Formation professionnelle : L’ISTAPA, une vision au-delà du diplôme qui promeut l’auto-emploi inclusif en Afrique
Miser sur les métiers avant les diplômes, apporter une réponse à la question qu’est-ce que je sais faire. Tel est le challenge que s’est lancé l’Institut Supérieur des Technologies Agro-pastorales (ISTAPA). En ouvrant ses portes au public et à la presse, le 30 avril 2026, l’institution adossée à un centre de formation professionnelle entend via des journées portes ouvertes, faire découvrir son offre de formation et forger l’expertise future d’une jeunesse africaine inclusive.

À Ebogo, une bourgade située dans l’arrondissement de Soa, à une quinzaine de kilomètres du centre ville de Yaoundé. L’Institut Supérieur des Technologies Agro-pastorales trône majestueusement et propose une large gamme de formations. Des filières agropastorales aux filières environnementales, la foresterie et les énergies renouvelables, c’est un total d’environ 530 apprenants originaires de plus de 9 nationalités africaines qui ont déjà été formés aux divers métiers, soit près 500 au sein du CEFPREPAS, le centre de formation rattaché à L’ISTAPA, qui pour sa deuxième année d’existence accueille une trentaine d’étudiants.

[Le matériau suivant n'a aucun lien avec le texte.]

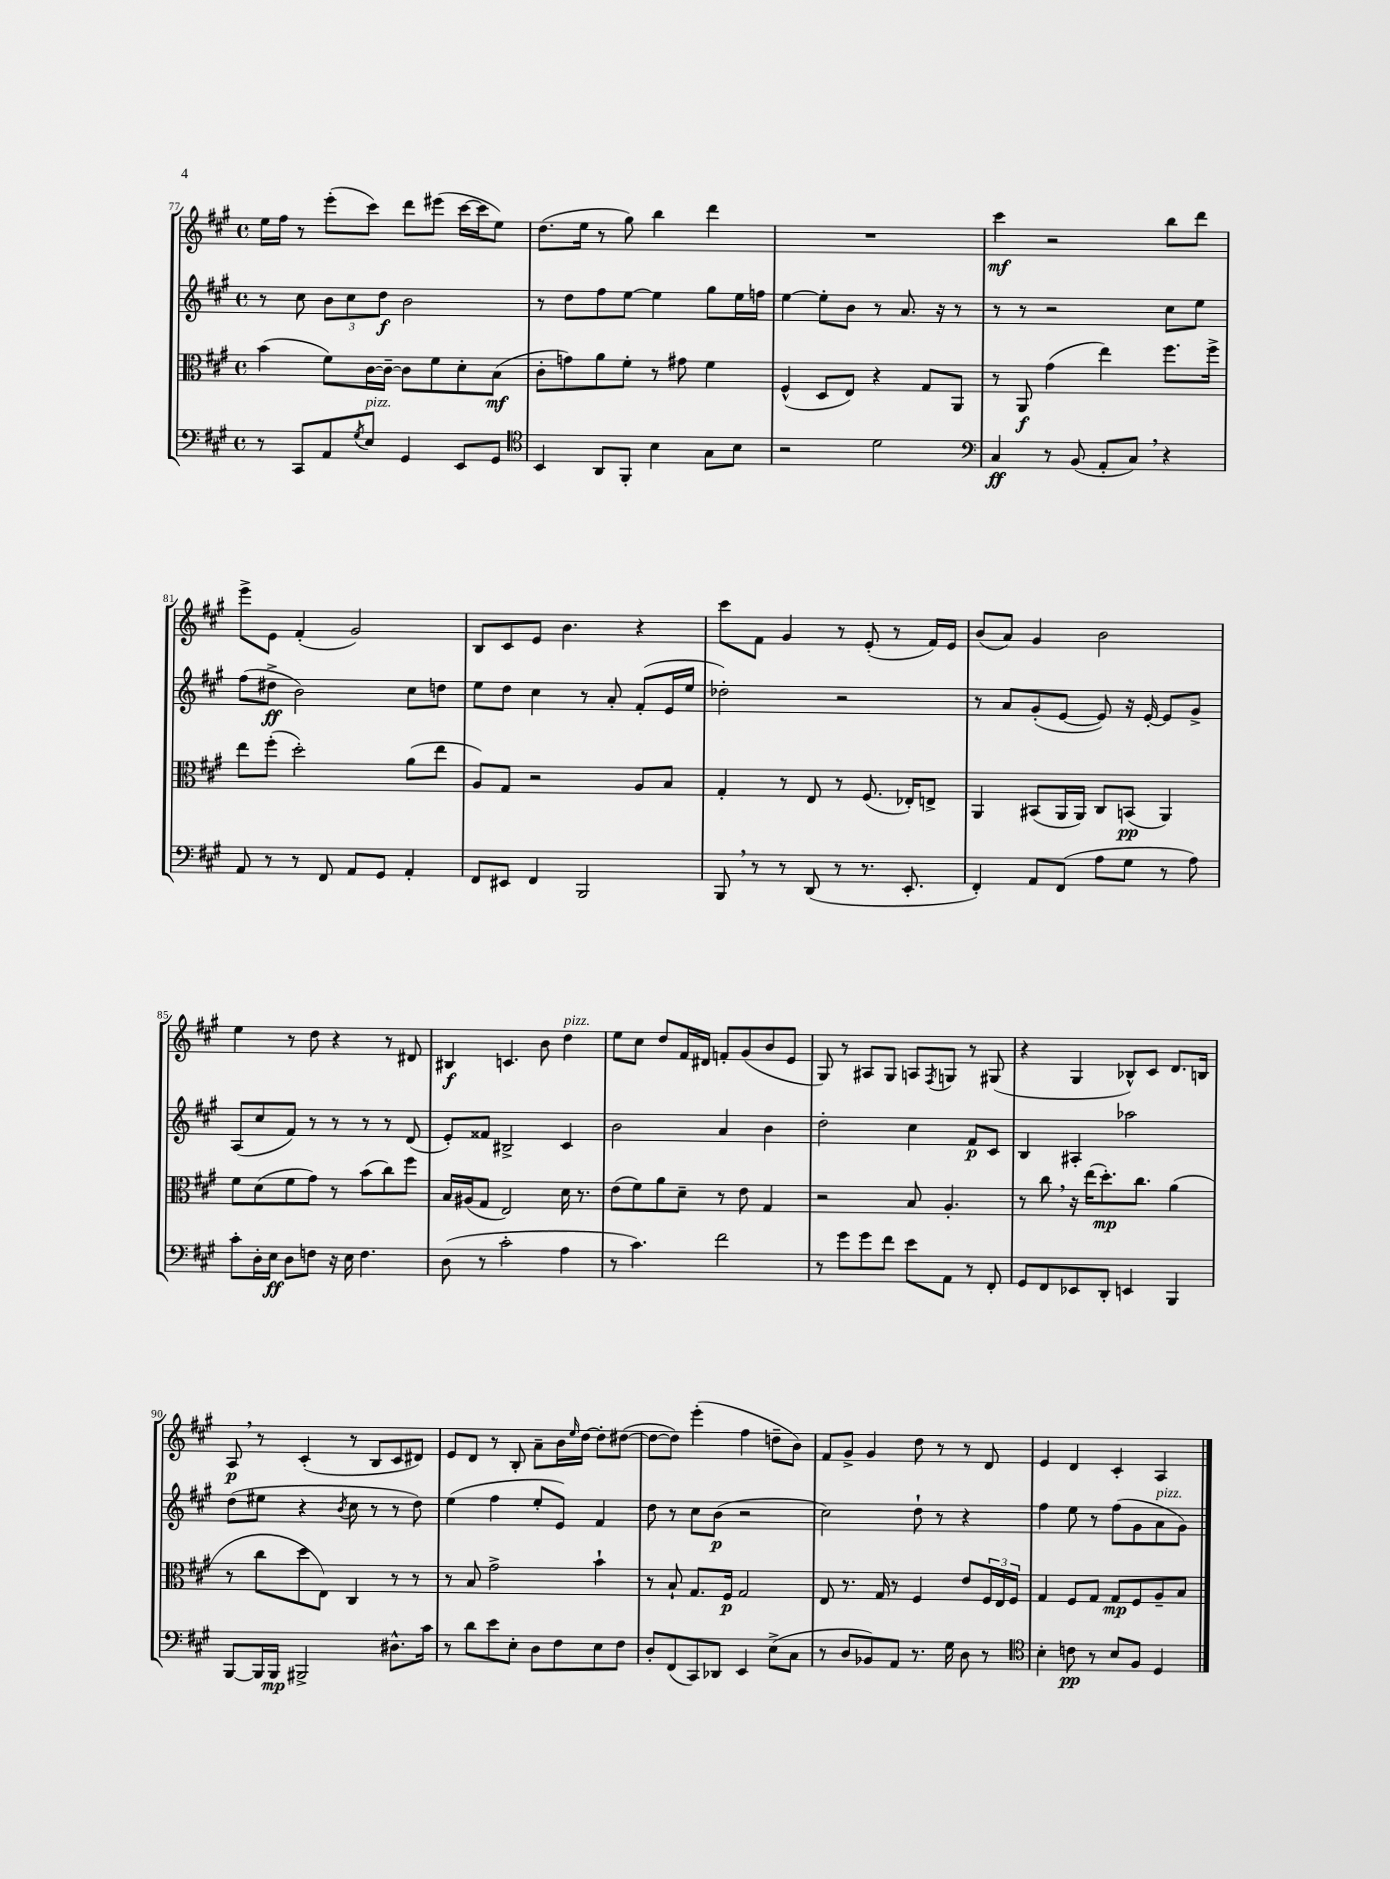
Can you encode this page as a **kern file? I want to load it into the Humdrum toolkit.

**kern	**kern	**kern	**kern
*staff4	*staff3	*staff2	*staff1
*clefF4	*clefC3	*clefG2	*clefG2
*k[f#c#g#]	*k[f#c#g#]	*k[f#c#g#]	*k[f#c#g#]
*M4/4	*M4/4	*M4/4	*M4/4
*met(c)	*met(c)	*met(c)	*met(c)
8r	(4b	8r	16ee
.	.	.	16ff#
8CC#	.	8cc#	8r
8AA	8f#)	12b	(8eee'
.	.	12cc#	.
8qG#	.	.	.
8E	[16c#	.	8ccc#)
.	.	12dd	.
.	16c#~_	.	.
4GG#	8c#]	2b	8ddd
.	8f#	.	(8eee#
8EE	8d'	.	[16ccc#
.	.	.	16ccc#]
8GG#	(8B	.	8ee)
=	=	=	=
*clefC4	*	*	*
4BB	8c#'	8r	(8.dd
.	8g)	8dd	.
.	.	.	16ee
8AA	8a	8ff#	8r
8FF#'	8f#'	[8ee	8gg#)
4B	8r	4ee]	4bb
.	8g#	.	.
8G#	4f#	8gg#	4ddd
8B	.	16ee	.
.	.	16ff	.
=	=	=	=
2r	(4F#^^	[4ee	1r
.	8D	8ee']	.
.	8E)	8b	.
2d	4r	8r	.
.	.	8.a	.
.	8G#	.	.
.	.	16r	.
.	8AA	8r	.
=	=	=	=
*clefF4	*	*	*
4C#	8r	8r	4ccc#
.	8AA	8r	.
8r	(4g#	2r	2r
(8BB	.	.	.
8AA'	4ee)	.	.
8C#)	.	.	.
4r	8.ff#	8cc#	8bb
.	.	8ee	8ddd
.	16ff#^	.	.
=	=	=	=
8AA	8ee	(8ff#	8eee^
8r	(8ff#'	8dd#^	8e
8r	2dd')	2b)	(4f#'
8FF#	.	.	.
8AA	.	.	2g#)
8GG#	.	.	.
4AA'	(8a	8cc#	.
.	8ee	8dd	.
=	=	=	=
8FF#	8A)	8ee	8B
8EE#	8G#	8dd	8c#
4FF#	2r	4cc#	8e
.	.	.	4.b
2BBB	.	8r	.
.	.	8a'	.
.	8A	(8f#'	4r
.	8B	16e	.
.	.	16ee	.
=	=	=	=
8BBB	4G#'	2dd-')	8ccc#
8r	.	.	8f#
8r	8r	.	4g#
(8DD	8E	.	.
8r	8r	2r	8r
8.r	(8.F#	.	(8e'
.	.	.	8r
8.EE'	16E-')	.	.
.	8E^	.	16f#)
.	.	.	16e
=	=	=	=
4FF#')	4AA	8r	(8b
.	.	8a	8a)
8AA	(8BB#	(8g#'	4g#
(8FF#	16AA	[8e	.
.	16AA)	.	.
8A	8C#	8e])	2b
8G#	(8BB	16r	.
.	.	[16e'	.
8r	4AA)	8e]	.
8A)	.	8g#^	.
=	=	=	=
8c#'	8f#	(8A	4ee
16D'	(8d	8cc#	.
16E	.	.	.
8D	8f#	8f#)	8r
8F	8g#)	8r	8dd
16r	8r	8r	4r
16E	.	.	.
4.F	(8b	8r	.
.	8cc#)	8r	8r
.	8ff#	(8d	8d#
=	=	=	=
(8D	16B	8e')	4B#
.	(16A#	.	.
8r	8G#	8f##	.
2c#'	2E)	2B#^	4.c
.	.	.	8b
4A	16d	4c#	4dd
.	8.r	.	.
=	=	=	=
8r	(8e	2b	8ee
4.c#)	8f#)	.	8cc#
.	8a	.	8dd
.	8d~	.	16f#
.	.	.	16d#
2f#	8r	4a	8f'
.	8e	.	(8g#
.	4G#	4b	8b
.	.	.	8e
=	=	=	=
8r	2r	2dd'	8G#)
8g#	.	.	8r
8g#	.	.	8A#
8f#	.	.	8G#
8e	8B	4cc#	8A
.	.	.	8qF#
8AA	4.A'	.	8G
8r	.	8f#	8r
8FF#'	.	8c#	(8G#
=	=	=	=
8GG#	8r	4B	4r
8FF#	8cc#	.	.
8EE-	16r	4A#'	4G#
.	(16ee	.	.
8DD'	8.dd')	.	.
4EE	.	2aa-	8B-^^)
.	8.cc#	.	.
.	.	.	8c#
4BBB	(4a	.	8.d
.	.	.	16B
=	=	=	=
[8BBB	8r	(8dd	8A
16BBB]	8cc#	8ee#	8r
16BBB	.	.	.
2BBB#^	8dd	4r	(4c#'
.	8E)	.	.
.	.	8qb	.
.	4C#	8cc#	8r
.	.	8r	8B
8.D#^^	8r	8r	8c#
.	8r	8dd)	8d#)
16c#	.	.	.
=	=	=	=
8r	8r	(4ee	8e
8d	8B	.	8d
8e	2g#^	4ff#	8r
8E'	.	.	8B'
8D	.	8ee'	8a~
8F#	.	8e)	16b
.	.	.	16qqee
.	.	.	[16dd
8E	4b`	4f#	8dd']
8F#	.	.	([8dd#
=	=	=	=
8D'	8r	8dd	8dd#_
(8FF#	8B`	8r	8dd#])
8CC#)	8.G#	8cc#	(4eee'
8DD-	.	(8b	.
.	16F#	.	.
4EE	2G#	2r	4ff#
(8E^	.	.	8dd~
8C#	.	.	8b)
=	=	=	=
8r	8E	2cc#)	8f#
8D	8.r	.	8g#^
8BB-)	.	.	4g#
.	16G#	.	.
8AA	8r	.	.
8.r	4F#	8dd`	8dd
.	.	8r	8r
16G#	.	.	.
8D	8e	4r	8r
8r	24F#	.	8d
.	24E	.	.
.	24F#	.	.
=	=	=	=
*clefC4	*	*	*
4B'	4G#	4ff#	4e
8c	8F#	8ee	4d
8r	8G#	8r	.
8B	8G#	(8ff#	4c#'
8F#	8F#	8g#	.
4D	8A~	8a	4A
.	8B	8g#)	.
==	==	==	==
*-	*-	*-	*-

Si le promoteur, Dzali Dikapa Aimyll Prosperre confie n’avoir bénéficié d’aucune subvention étatique dans le cadre de ce projet. À la base, le défi du financement reste palpable pour optimiser les pleines capacités de l’établissement. Car, « Ma motivation était de professionnaliser l’enseignement. Amener les apprenants à être capables, à la sortie, de dire ce qu’ils savent faire, autrement qu’en disant : j’ai obtenu mon diplôme », rassure calmement l’intéressé.
Reconnu par le gouvernement, l’institut propose un cursus académique complet (BTS, HND, Licence, Master) pour ceux qui souhaitent approfondir l’expertise managériale et technique. Côté centre de formation, celui-ci est ouvert à toutes les couches sociales, avec ou sans diplôme. Avec des coûts jugés abordables et à la bourse de toutes les strates sociales à en croire Dzali Dikapa. Une autre particularité entoure cependant l’offre de formation en ces lieux de savoirs. En effet, depuis le mois d’avril 2026, l’institution a mis en place un programme social gratuit qui permet aux pensionnaires de différents orphelinats ou aux personnes en situation de handicap d’accéder à des formations de pointe.
Grâce à une formation intensive de 6 mois, orientée 100% métiers, les apprenants peuvent se former dans la pisciculture intelligente qui est une démonstration concrète de la fusion entre tech et élevage ; le biogaz, une solution énergétique durable symbole et de l’engagement de l’école pour la cause climato-l’environnement ou encore les secteurs agro pastoraux tels que : la production de champignons, des mouches (variété soldats noirs) , l’élevage d’hannetons, de lapins, de différentes races de poulets…
Tout en ne dissociant pas les ateliers dédiés à la transformation agro-alimentaire à l’instar des laboratoires de fabrication de yaourt et autres produits dérivés. L’ISTAPA reste déterminé à offrir à la population camerounaise et africaine, non seulement les clés de l’auto-emploi mais les leviers nécessaires pour devenir des acteurs autonomes de l’économie continentale.